Q: If my parents deed a house to me, I cash out refinance to pay them, do we pay gift taxes or they pay Cap. Gains Tax?
So my parents paid cash for a house for me. Instead of doing a traditional loan, if they were to deed the house to me and I cash out refinance to give them the money they wanted for the house and I can use the rest of the cash for improvements or paying off debts.
would they pay gift tax for giving me the house, and then I pay gift tax giving them the money they wanted?

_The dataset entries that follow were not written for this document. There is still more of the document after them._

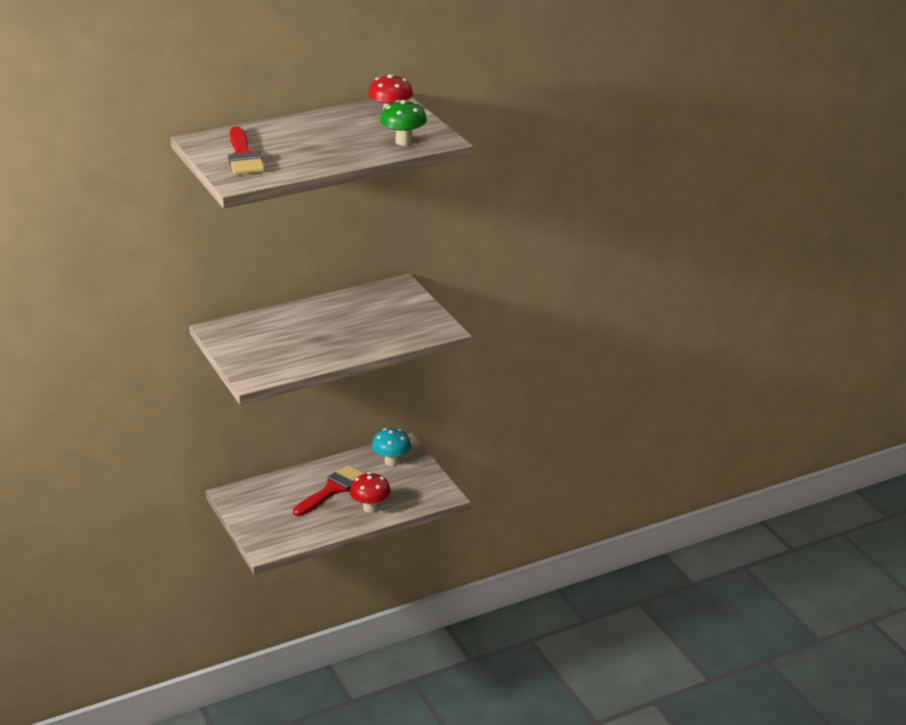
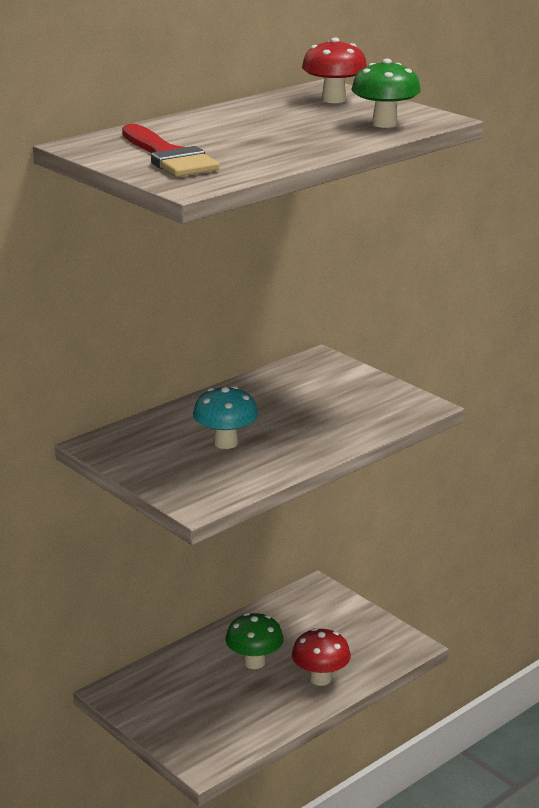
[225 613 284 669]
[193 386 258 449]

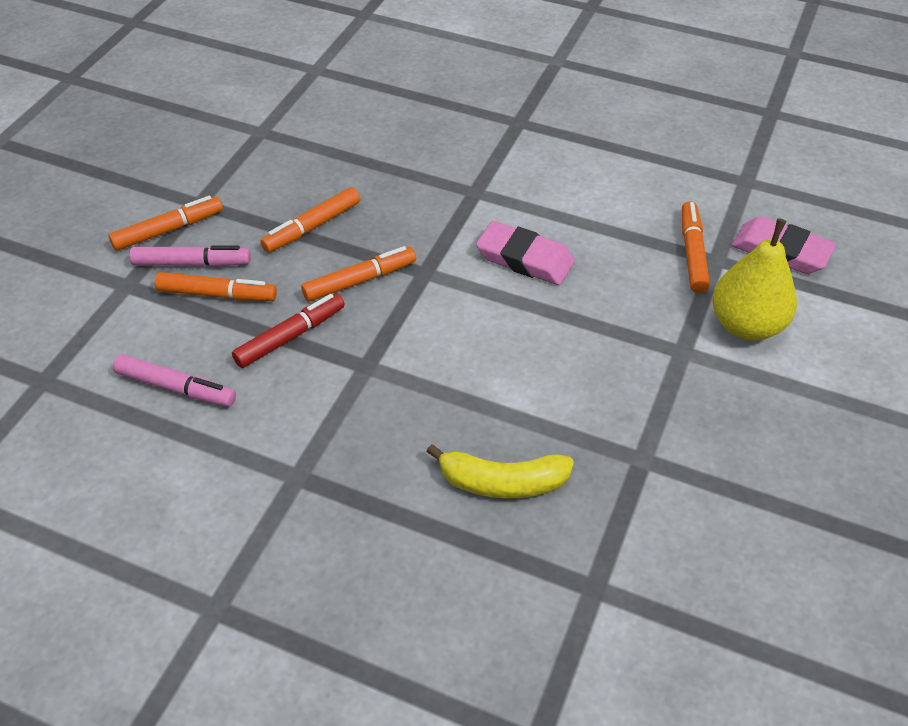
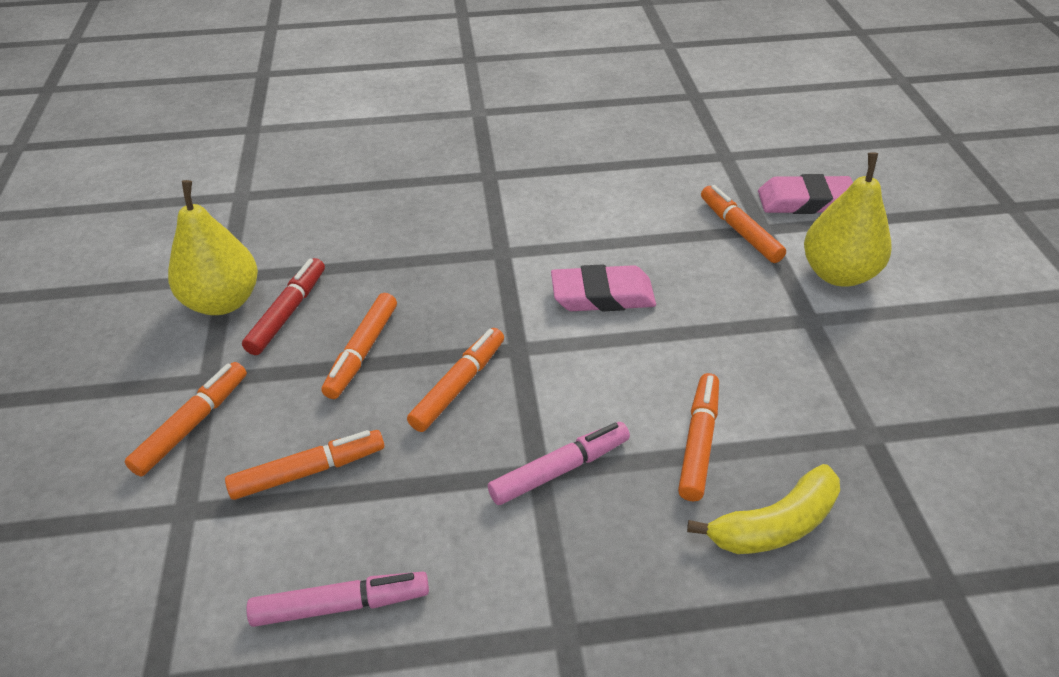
[488 422 630 505]
[242 258 325 355]
[168 180 258 315]
[678 373 719 501]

I read that the gift tax only applies if they do not get paid for the gift. So I would assume that they would instead just pay capital gains on what they make over the purchase price and investments into the property before the transfer.
Is this true?
A: If your parents transfer the house to you, you take out a loan and pay to them a part of the fair market value of the property, the difference between the fair market value and your payment is a "gift." Your parents' gift does not create a taxable event for you. Your parents may have to file an informational gift tax return, depending upon the amount of the gift. If the amount of the gift a parent makes to a child is less than the annual exclusion ($14,000 for 2017), no informational gift tax return is required. Each parent may make a $14,000 gift to you for the calendar year, so a total of $28,000 could be transferred to you by your parents without a gift tax return. If your parents made a gift to you and your spouse, a total of $56,000 could be transferred to you and your spouse without a gift tax return being required (if the paperwork is properly drafted). If the amount given is more than $14,000 per individual-individual gift, then a gift tax return needs to be filed. Each of your parents may make gifts in excess of the annual exclusion during their lifetime and at death in a combined total amount of $5.49 million (as of 2017). So, in summary, each of your parents must report to the IRS each year they make gifts to individuals in excess of $14,000 (adjusted annually by law). If the total of the gifts they have reported and the amount distributed in their estate totals less than $5.49 million (as of 2017, adjusted annually by law), there will be no unified gift and estate tax owing. You and your parents should have the assistance of an attorney and an accountant to ensure the transaction is handled and reported correctly.